**WHAT YOU NEED TO DO**
Send back the data below exactly. Drop every picture.

(INFORMATION SHOWN begins)

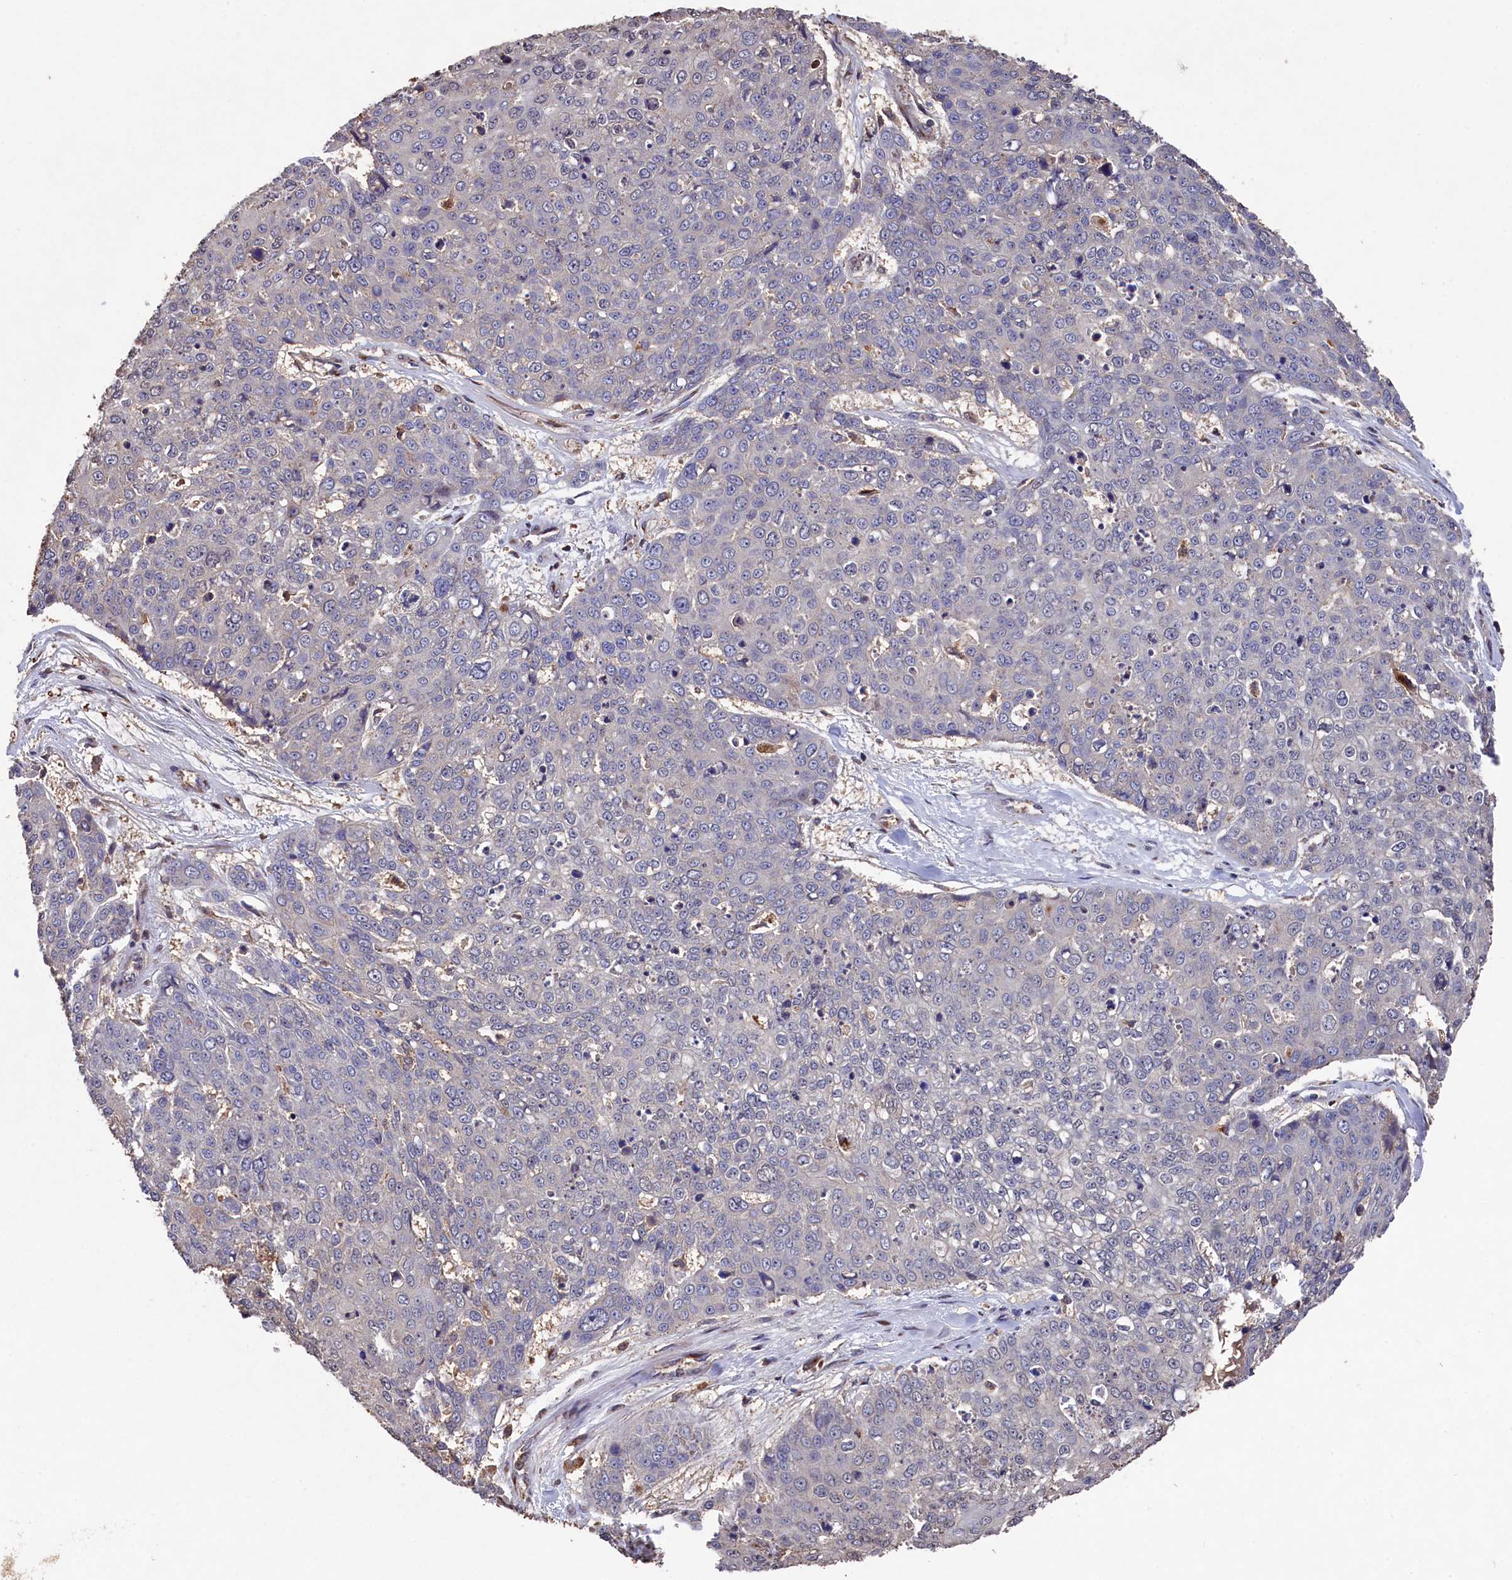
{"staining": {"intensity": "negative", "quantity": "none", "location": "none"}, "tissue": "skin cancer", "cell_type": "Tumor cells", "image_type": "cancer", "snomed": [{"axis": "morphology", "description": "Squamous cell carcinoma, NOS"}, {"axis": "topography", "description": "Skin"}], "caption": "Tumor cells show no significant staining in skin cancer.", "gene": "NAA60", "patient": {"sex": "male", "age": 71}}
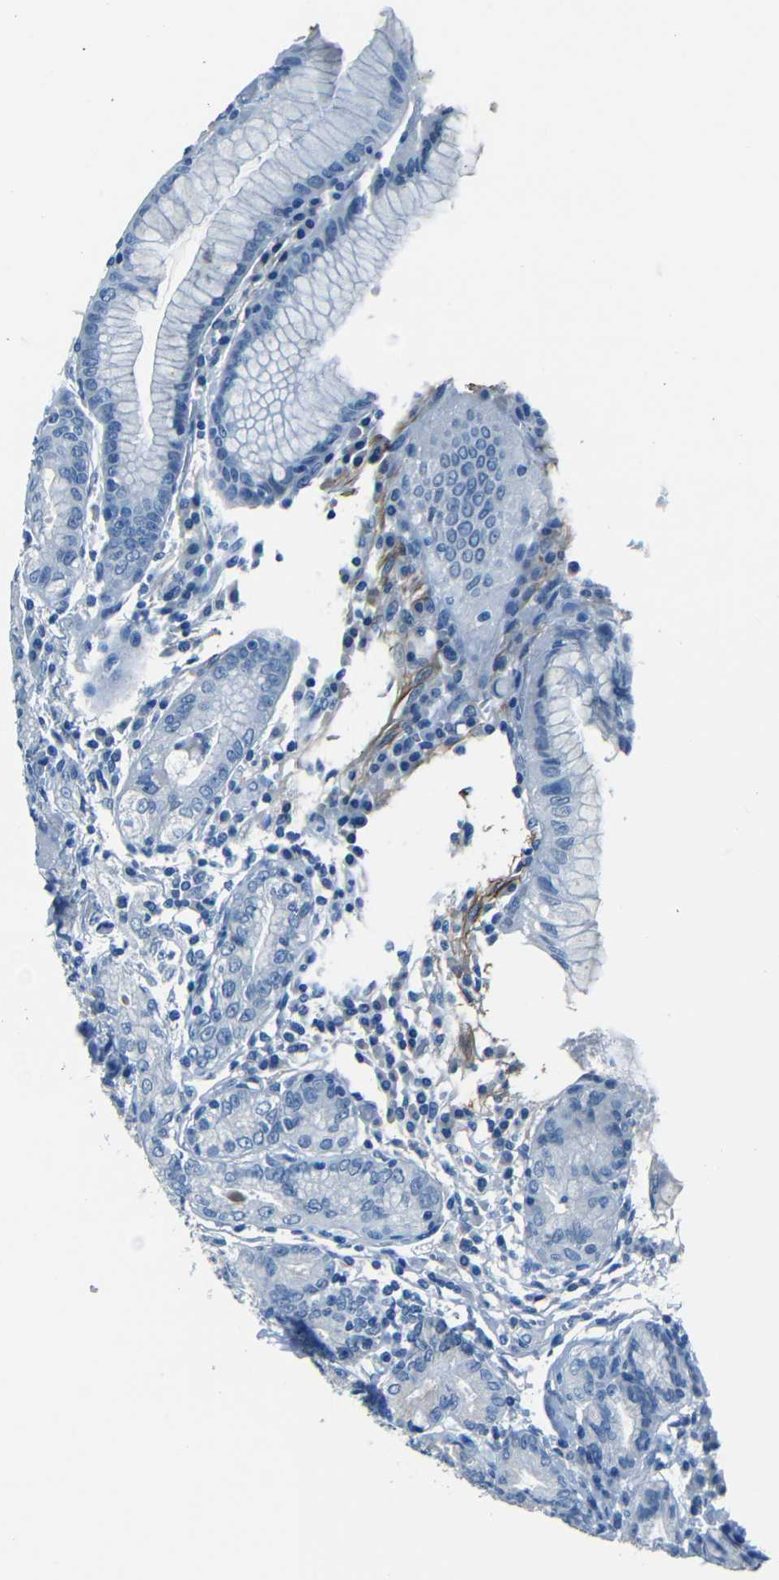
{"staining": {"intensity": "weak", "quantity": "<25%", "location": "cytoplasmic/membranous"}, "tissue": "stomach", "cell_type": "Glandular cells", "image_type": "normal", "snomed": [{"axis": "morphology", "description": "Normal tissue, NOS"}, {"axis": "topography", "description": "Stomach, lower"}], "caption": "Histopathology image shows no significant protein positivity in glandular cells of normal stomach.", "gene": "FBN2", "patient": {"sex": "female", "age": 76}}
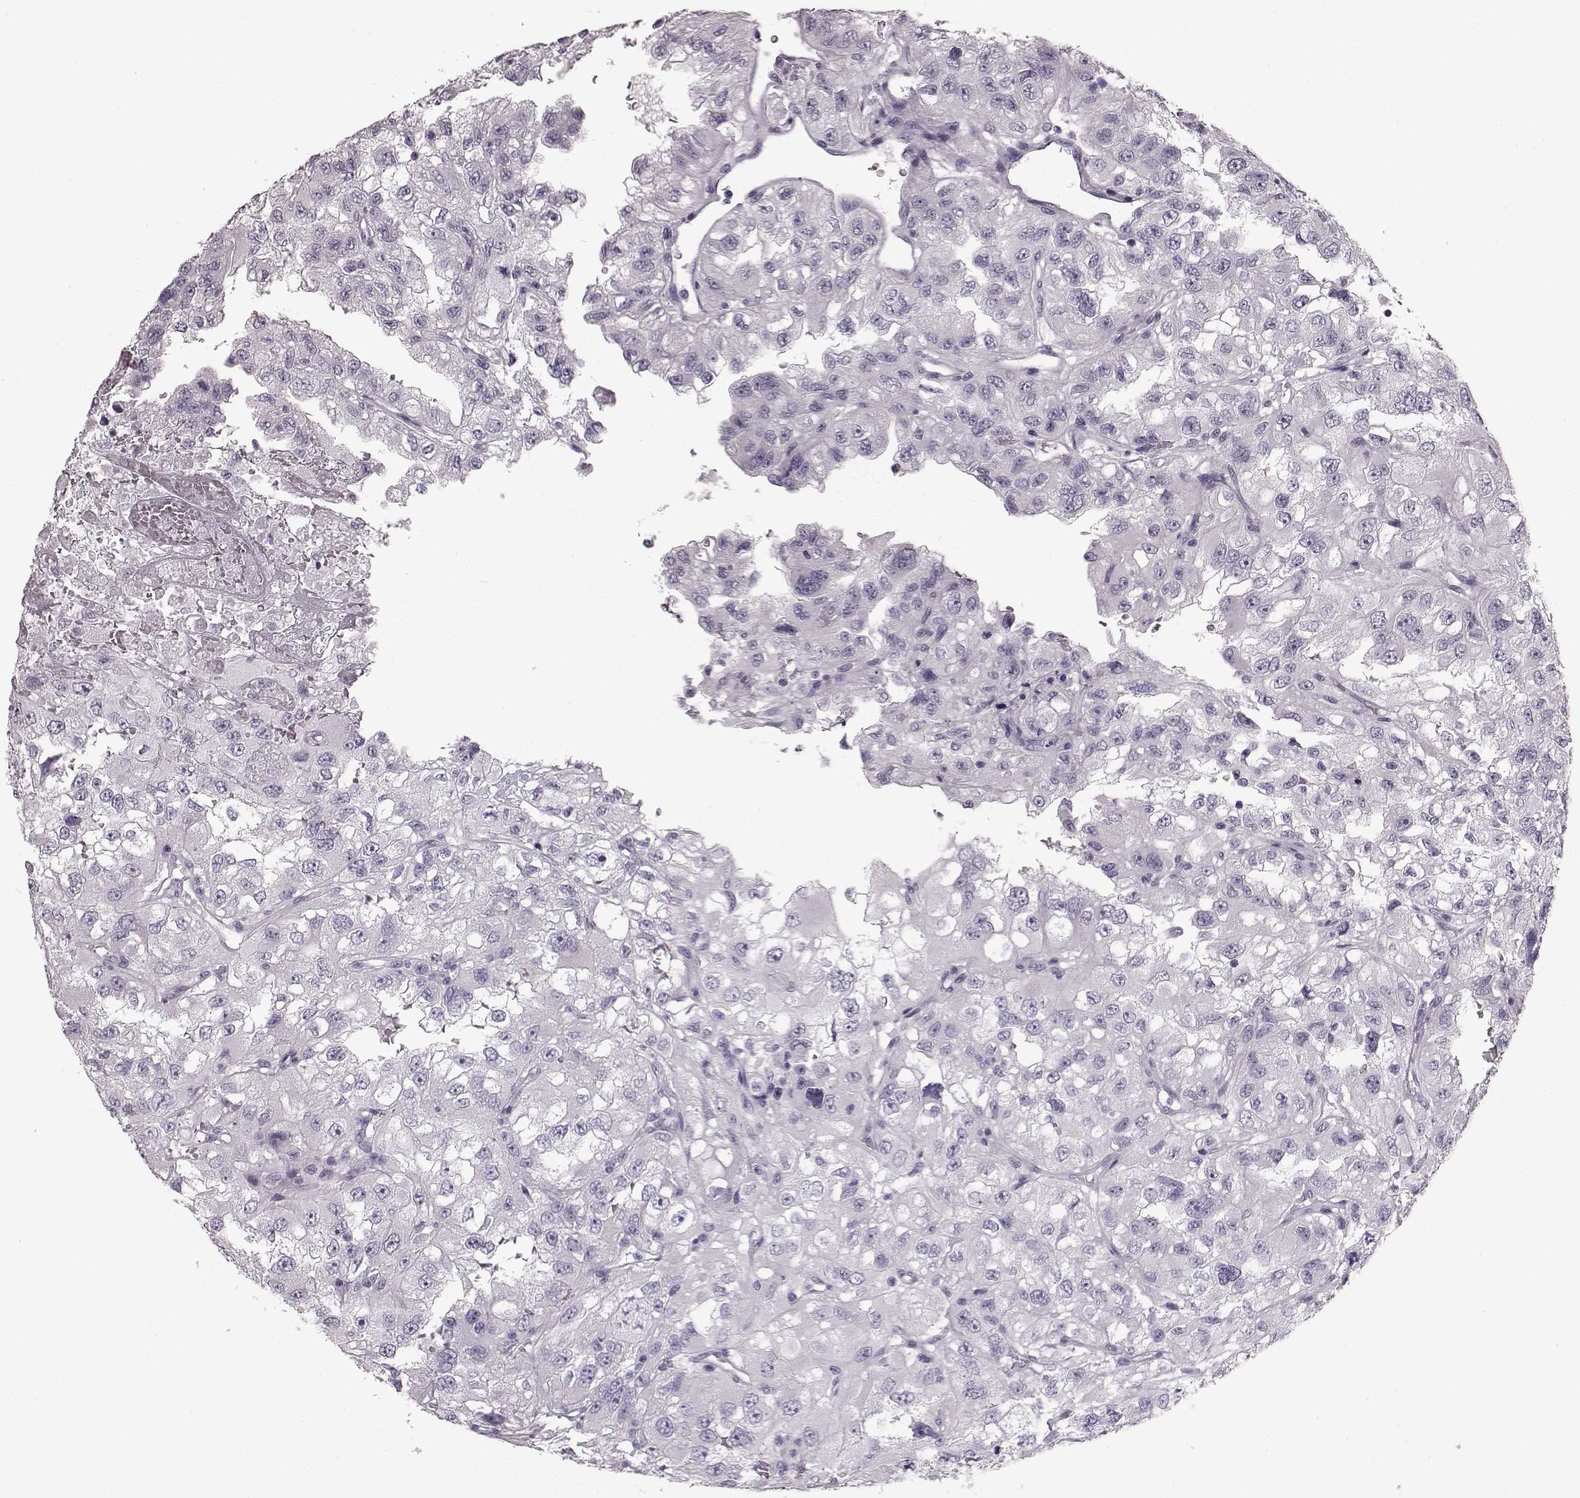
{"staining": {"intensity": "negative", "quantity": "none", "location": "none"}, "tissue": "renal cancer", "cell_type": "Tumor cells", "image_type": "cancer", "snomed": [{"axis": "morphology", "description": "Adenocarcinoma, NOS"}, {"axis": "topography", "description": "Kidney"}], "caption": "The photomicrograph exhibits no significant positivity in tumor cells of renal cancer.", "gene": "TCHHL1", "patient": {"sex": "male", "age": 64}}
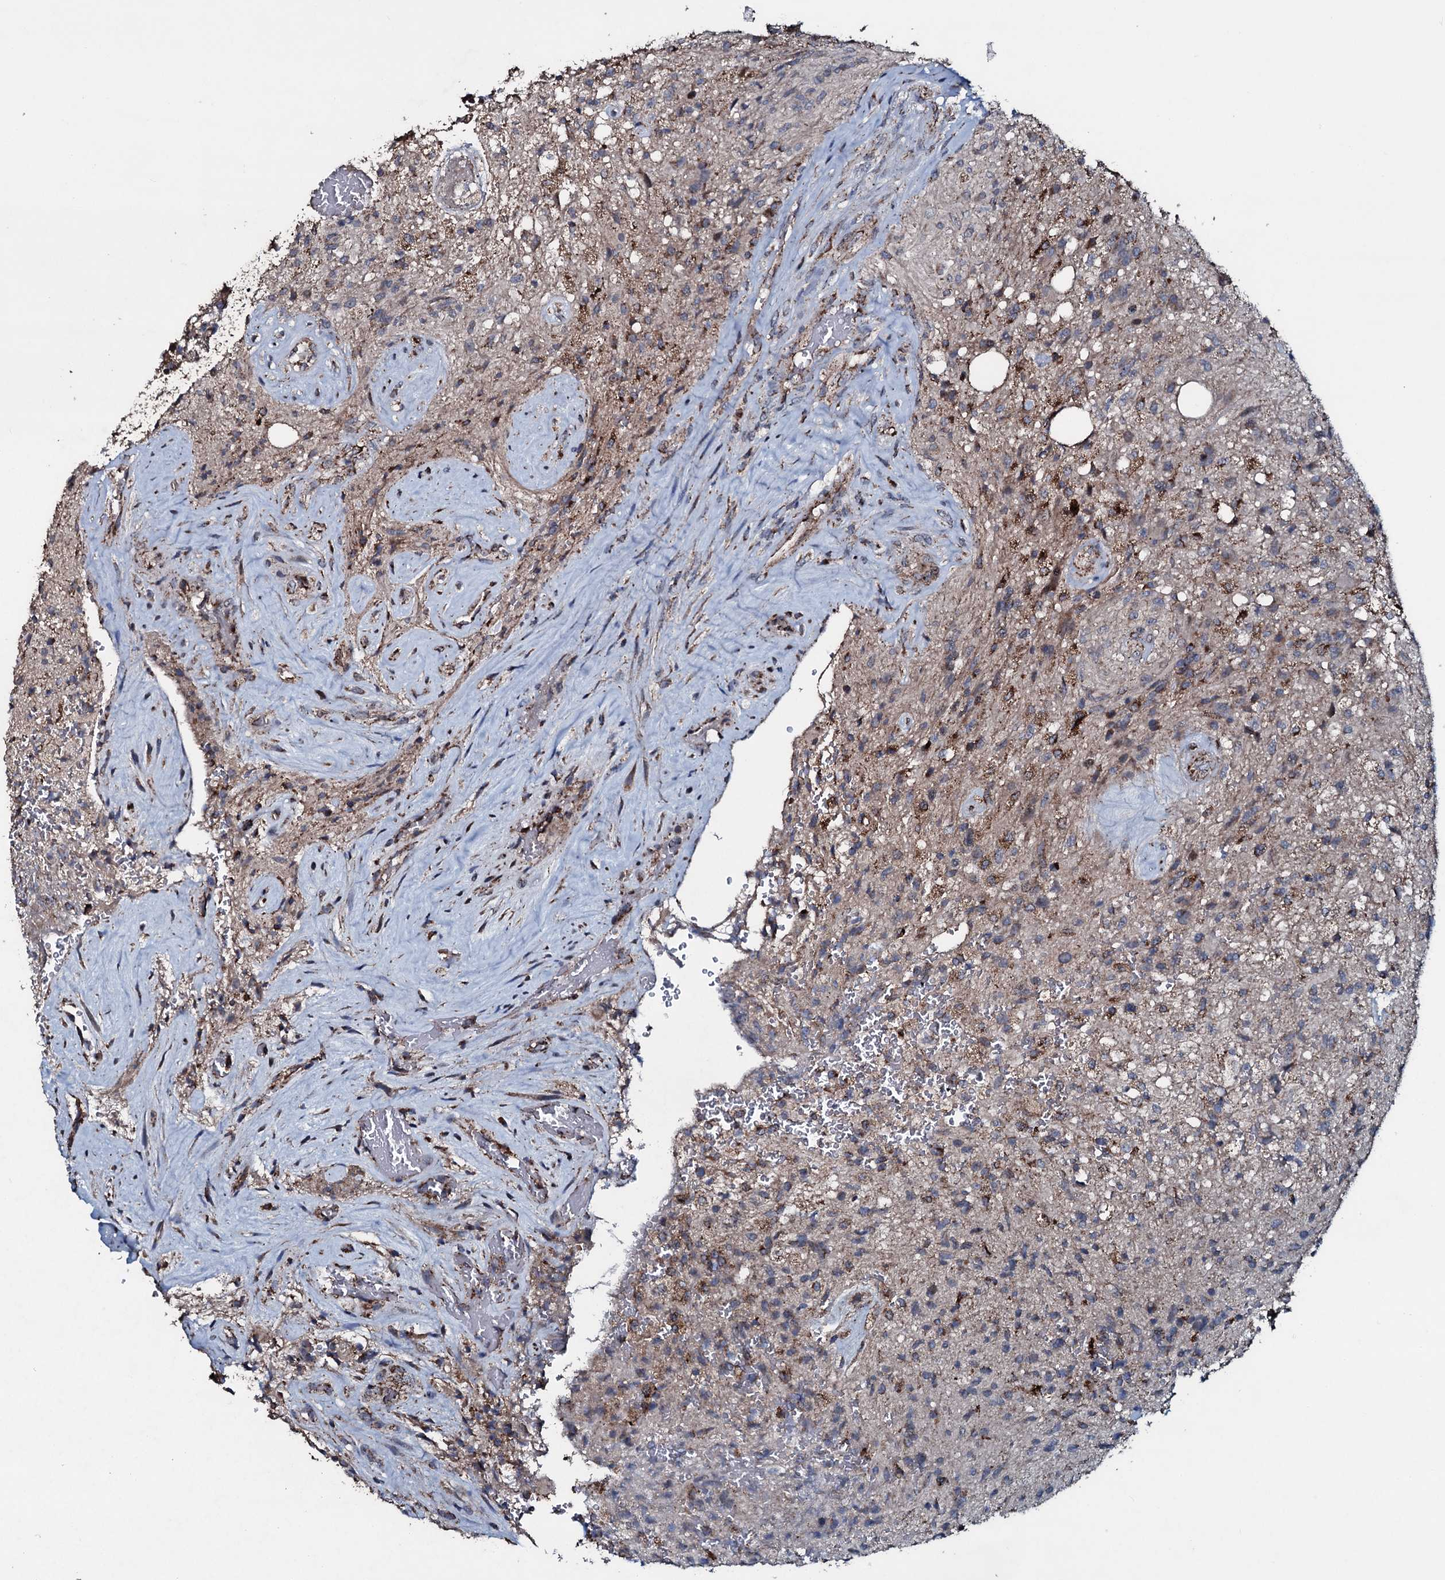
{"staining": {"intensity": "moderate", "quantity": "<25%", "location": "cytoplasmic/membranous"}, "tissue": "glioma", "cell_type": "Tumor cells", "image_type": "cancer", "snomed": [{"axis": "morphology", "description": "Glioma, malignant, High grade"}, {"axis": "topography", "description": "Brain"}], "caption": "Tumor cells exhibit moderate cytoplasmic/membranous expression in about <25% of cells in glioma. (brown staining indicates protein expression, while blue staining denotes nuclei).", "gene": "DYNC2I2", "patient": {"sex": "male", "age": 56}}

(INFORMATION SHOWN ends)

**EXERCISE RESPONSE**
{"staining": {"intensity": "negative", "quantity": "none", "location": "none"}, "tissue": "skin cancer", "cell_type": "Tumor cells", "image_type": "cancer", "snomed": [{"axis": "morphology", "description": "Squamous cell carcinoma, NOS"}, {"axis": "topography", "description": "Skin"}], "caption": "Tumor cells show no significant staining in skin cancer.", "gene": "NAA60", "patient": {"sex": "male", "age": 71}}
{"staining": {"intensity": "weak", "quantity": "<25%", "location": "cytoplasmic/membranous"}, "tissue": "stomach", "cell_type": "Glandular cells", "image_type": "normal", "snomed": [{"axis": "morphology", "description": "Normal tissue, NOS"}, {"axis": "topography", "description": "Stomach, lower"}], "caption": "Histopathology image shows no significant protein positivity in glandular cells of normal stomach.", "gene": "FBN2", "patient": {"sex": "female", "age": 76}}
{"staining": {"intensity": "negative", "quantity": "none", "location": "none"}, "tissue": "renal cancer", "cell_type": "Tumor cells", "image_type": "cancer", "snomed": [{"axis": "morphology", "description": "Adenocarcinoma, NOS"}, {"axis": "topography", "description": "Kidney"}], "caption": "The photomicrograph exhibits no significant positivity in tumor cells of renal cancer.", "gene": "TCHHL1", "patient": {"sex": "male", "age": 64}}
{"staining": {"intensity": "moderate", "quantity": "<25%", "location": "cytoplasmic/membranous"}, "tissue": "glioma", "cell_type": "Tumor cells", "image_type": "cancer", "snomed": [{"axis": "morphology", "description": "Glioma, malignant, High grade"}, {"axis": "topography", "description": "Brain"}], "caption": "Tumor cells exhibit moderate cytoplasmic/membranous expression in about <25% of cells in glioma. (brown staining indicates protein expression, while blue staining denotes nuclei).", "gene": "DYNC2I2", "patient": {"sex": "male", "age": 56}}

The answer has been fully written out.